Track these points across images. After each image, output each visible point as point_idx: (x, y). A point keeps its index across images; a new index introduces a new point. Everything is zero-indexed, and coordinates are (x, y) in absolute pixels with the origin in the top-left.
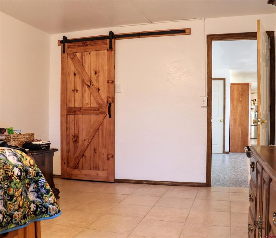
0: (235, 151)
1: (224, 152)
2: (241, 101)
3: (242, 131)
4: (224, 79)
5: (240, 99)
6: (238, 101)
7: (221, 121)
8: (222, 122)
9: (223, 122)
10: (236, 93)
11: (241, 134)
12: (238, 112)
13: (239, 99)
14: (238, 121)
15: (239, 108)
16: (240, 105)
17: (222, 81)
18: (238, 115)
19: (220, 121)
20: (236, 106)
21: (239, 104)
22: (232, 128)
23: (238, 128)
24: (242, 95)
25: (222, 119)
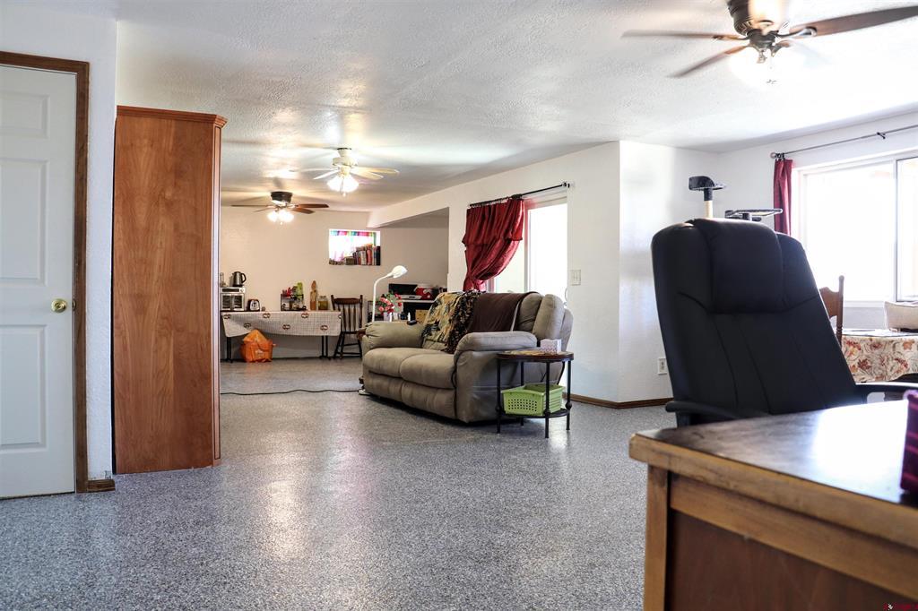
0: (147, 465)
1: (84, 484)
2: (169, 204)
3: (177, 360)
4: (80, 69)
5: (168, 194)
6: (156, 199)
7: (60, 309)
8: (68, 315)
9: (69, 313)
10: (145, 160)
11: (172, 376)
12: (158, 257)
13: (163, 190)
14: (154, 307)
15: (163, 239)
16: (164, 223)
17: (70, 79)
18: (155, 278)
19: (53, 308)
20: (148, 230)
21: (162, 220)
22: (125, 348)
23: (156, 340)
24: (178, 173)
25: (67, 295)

==

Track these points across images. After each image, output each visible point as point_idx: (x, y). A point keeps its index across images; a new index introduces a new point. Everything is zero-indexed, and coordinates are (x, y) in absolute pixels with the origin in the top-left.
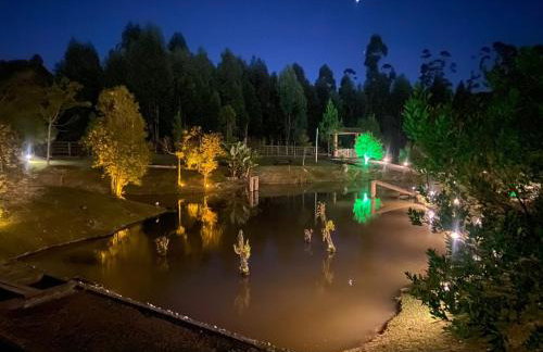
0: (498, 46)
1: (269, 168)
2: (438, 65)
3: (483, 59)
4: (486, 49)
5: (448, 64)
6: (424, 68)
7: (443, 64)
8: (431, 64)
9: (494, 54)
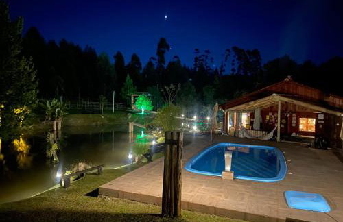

* * *

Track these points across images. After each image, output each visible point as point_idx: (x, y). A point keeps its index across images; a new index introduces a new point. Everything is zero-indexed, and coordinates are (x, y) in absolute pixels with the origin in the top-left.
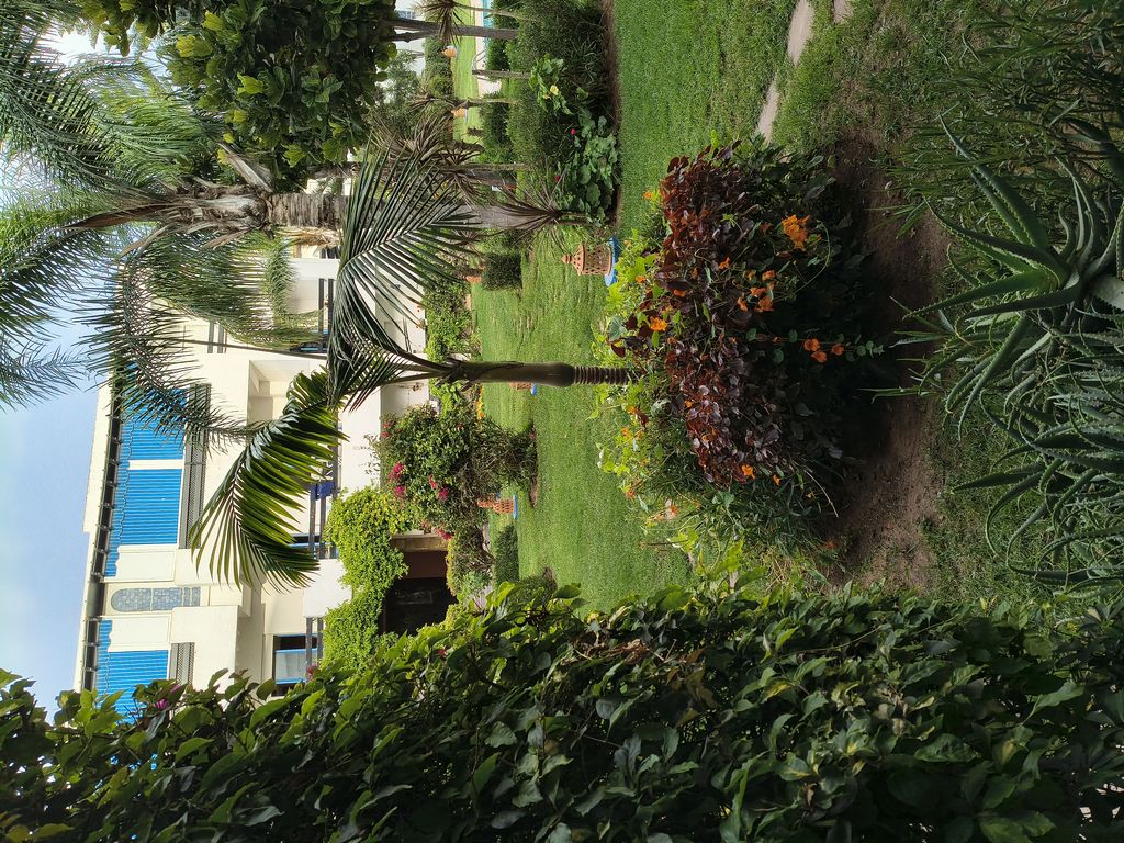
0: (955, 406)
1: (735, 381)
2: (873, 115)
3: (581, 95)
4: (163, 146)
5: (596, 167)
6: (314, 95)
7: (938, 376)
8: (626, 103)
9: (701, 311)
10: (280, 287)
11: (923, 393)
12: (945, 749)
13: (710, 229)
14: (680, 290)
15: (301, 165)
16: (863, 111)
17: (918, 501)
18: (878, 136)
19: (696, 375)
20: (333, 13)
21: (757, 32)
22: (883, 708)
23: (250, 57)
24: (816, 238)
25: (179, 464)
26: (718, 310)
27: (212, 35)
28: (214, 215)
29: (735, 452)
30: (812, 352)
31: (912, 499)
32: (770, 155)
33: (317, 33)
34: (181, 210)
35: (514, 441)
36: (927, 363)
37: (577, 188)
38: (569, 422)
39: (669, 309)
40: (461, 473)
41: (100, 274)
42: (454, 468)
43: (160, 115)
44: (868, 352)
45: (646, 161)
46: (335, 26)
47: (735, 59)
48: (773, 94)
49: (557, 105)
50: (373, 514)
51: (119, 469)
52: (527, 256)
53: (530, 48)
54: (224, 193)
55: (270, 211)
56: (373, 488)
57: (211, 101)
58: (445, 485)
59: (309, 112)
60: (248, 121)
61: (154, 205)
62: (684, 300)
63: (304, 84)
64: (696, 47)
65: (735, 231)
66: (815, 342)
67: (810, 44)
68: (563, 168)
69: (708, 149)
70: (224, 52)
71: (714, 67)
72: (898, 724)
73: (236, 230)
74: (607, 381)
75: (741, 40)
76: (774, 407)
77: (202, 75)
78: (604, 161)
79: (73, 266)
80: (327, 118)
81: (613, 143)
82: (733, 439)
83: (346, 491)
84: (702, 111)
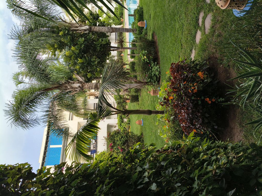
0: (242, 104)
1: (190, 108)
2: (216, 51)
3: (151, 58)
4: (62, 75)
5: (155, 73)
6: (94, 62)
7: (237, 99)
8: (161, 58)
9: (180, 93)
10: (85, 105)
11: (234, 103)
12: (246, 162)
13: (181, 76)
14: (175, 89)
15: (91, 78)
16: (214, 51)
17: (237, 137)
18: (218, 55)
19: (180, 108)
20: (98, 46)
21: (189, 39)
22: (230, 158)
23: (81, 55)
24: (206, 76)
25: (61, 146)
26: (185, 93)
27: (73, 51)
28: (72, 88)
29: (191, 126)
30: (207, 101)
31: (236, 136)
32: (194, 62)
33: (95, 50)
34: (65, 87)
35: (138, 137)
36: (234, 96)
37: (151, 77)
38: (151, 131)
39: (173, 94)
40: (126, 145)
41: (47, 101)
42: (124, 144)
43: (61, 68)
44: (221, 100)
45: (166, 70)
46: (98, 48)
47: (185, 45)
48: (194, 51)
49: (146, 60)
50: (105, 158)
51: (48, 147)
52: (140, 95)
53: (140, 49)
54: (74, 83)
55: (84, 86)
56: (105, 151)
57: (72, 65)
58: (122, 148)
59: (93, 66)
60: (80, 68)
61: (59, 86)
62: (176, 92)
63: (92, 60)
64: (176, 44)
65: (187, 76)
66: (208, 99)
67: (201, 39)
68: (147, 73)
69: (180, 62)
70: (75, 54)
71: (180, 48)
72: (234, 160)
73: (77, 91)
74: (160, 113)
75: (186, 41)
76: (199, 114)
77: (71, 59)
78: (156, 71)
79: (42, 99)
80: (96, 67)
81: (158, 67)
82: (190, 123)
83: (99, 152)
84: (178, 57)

### What you need to do
Repeat, character for character, the lines of the material above from the line with "1: (269, 168)" through the line with "9: (494, 54)".

### Answer
1: (269, 168)
2: (438, 65)
3: (483, 59)
4: (486, 49)
5: (448, 64)
6: (424, 68)
7: (443, 64)
8: (431, 64)
9: (494, 54)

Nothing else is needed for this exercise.